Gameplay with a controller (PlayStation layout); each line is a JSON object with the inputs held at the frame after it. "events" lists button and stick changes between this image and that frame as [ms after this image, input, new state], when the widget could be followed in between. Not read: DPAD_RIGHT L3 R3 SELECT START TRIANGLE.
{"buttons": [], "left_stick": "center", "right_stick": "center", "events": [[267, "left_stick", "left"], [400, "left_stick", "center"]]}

---

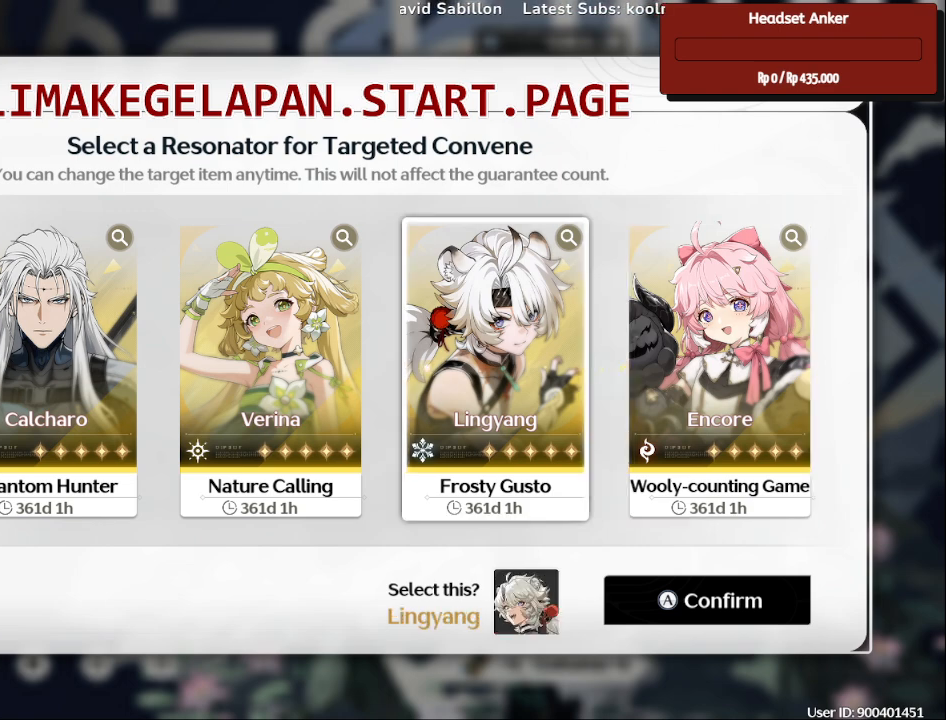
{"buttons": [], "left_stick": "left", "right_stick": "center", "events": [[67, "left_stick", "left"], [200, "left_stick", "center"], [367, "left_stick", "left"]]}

**Your assignment**
Pick from the records each line that contains the word "buttons" and show it.

**Exercise result**
{"buttons": [], "left_stick": "center", "right_stick": "center", "events": [[267, "left_stick", "left"], [400, "left_stick", "center"]]}
{"buttons": [], "left_stick": "left", "right_stick": "center", "events": [[67, "left_stick", "left"], [200, "left_stick", "center"], [367, "left_stick", "left"]]}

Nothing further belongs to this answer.